'Shinji Kagawa is one of the best players in the world and he now plays 20 minutes at Manchester United - on the left wing! My heart breaks. Really, I have tears in my eyes.'
This is what Jurgen Klopp, the master tactician behind Borussia Dortmund's meteoric rise in the Fußball-Bundesliga, told The Guardian earlier this year.
Just imagine how poor Jurgen feels now - as Shinji Kagawa has not played a single minute of competitive football for Manchester United in his favoured central role. Yet Kagawa has emerged as a rather surprising cult icon with United fans, who are all slightly confused by his lack of involvement. In a season when many a pundit and fan has questioned United's ability to unlock a defence, Kagawa hasn't even been called upon from the bench.
So what is happening with Shinji Kagawa? The initial thought is that he is just not the manager’s cup of tea. David Moyes has a history of being a more defensively-minded manager. I am huge Everton fan and therefore, quite rightly, a huge admirer of Moyes and the work he did at Everton. But it has to said that he likes to adopt a 'safety first' mentality.
Another theory being thrown around, is that Kagawa's signing was a marketing ploy to raise shirt sales and image rights in Asia, as well as keeping United's fan base growing in what is quite quickly becoming a very crowded market for football clubs. Whilst I agree that this was definitely an element of his transfer, I disagree that he was brought in to sell shirts. Kagawa is an incredibly talented footballer and would be a blessing in any of the top Premier League sides.
So if it isn't the fact that he is not a ‘David Moyes player’ and he isn’t on the club's books to help in the Asian market, perhaps Kagawa just isn’t one of United’s top playmakers. According to Bleacher Report, Shinji Kagawa started 17 Premier League games for United; the same as Ashley Young, one less than Tom Cleverley and four more than Danny Welbeck.
Kagawa was United’s fourth highest league goalscorer with six - of course three of these did all come in the same game (vs Norwich) - but Cleverley only scored twice in the entire campaign.
However, if you take a closer look at the stats, things start to look a little less positive for the Japanese magician. Kagawa only managed three league assists and on average completed just one key pass per 90 mins. This is in comparison with Young’s three assists and 1.8 key passes per 90 mins, which was the joint highest key pass completion rate in United’s first team (along with Wayne Rooney and Robin van Persie).

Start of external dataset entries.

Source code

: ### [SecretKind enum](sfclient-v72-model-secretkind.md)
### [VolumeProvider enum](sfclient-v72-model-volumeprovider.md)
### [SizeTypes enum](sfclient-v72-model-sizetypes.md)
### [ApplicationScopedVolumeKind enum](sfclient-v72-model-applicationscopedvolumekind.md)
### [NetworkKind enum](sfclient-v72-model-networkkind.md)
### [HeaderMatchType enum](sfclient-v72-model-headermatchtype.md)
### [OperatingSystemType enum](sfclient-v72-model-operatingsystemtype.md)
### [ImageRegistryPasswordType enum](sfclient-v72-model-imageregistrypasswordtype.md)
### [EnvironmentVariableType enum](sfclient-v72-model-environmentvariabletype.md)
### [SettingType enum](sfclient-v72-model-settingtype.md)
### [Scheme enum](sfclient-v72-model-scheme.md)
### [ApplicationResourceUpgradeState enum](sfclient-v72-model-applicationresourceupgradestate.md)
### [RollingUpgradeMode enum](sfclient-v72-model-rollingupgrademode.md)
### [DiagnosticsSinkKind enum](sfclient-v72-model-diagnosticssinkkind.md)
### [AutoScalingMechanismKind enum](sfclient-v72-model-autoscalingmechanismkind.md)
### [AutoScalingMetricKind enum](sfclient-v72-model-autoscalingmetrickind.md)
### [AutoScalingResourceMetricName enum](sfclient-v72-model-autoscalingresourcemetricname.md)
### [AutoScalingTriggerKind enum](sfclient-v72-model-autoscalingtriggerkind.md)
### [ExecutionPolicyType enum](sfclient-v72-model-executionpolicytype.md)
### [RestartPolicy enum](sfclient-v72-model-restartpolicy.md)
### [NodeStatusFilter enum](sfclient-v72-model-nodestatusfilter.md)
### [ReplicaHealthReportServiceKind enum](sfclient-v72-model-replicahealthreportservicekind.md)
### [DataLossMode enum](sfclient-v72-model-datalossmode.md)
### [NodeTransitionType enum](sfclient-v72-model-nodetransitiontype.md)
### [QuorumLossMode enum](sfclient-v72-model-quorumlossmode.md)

Shinji Kagawa might not be the managers favourite, he might just be a one man marketing campaign and he most certainly is a very technically sound footballer. But the statistics from last year prove that he is not the most effective playmaker at Manchester United. In fact he comes out almost distinctively average in all of his most vital stats. Perhaps Klopp’s tears would be better shed on the fact that Kagawa hasn’t quite hit the form, or made the difference that he is more than capable of.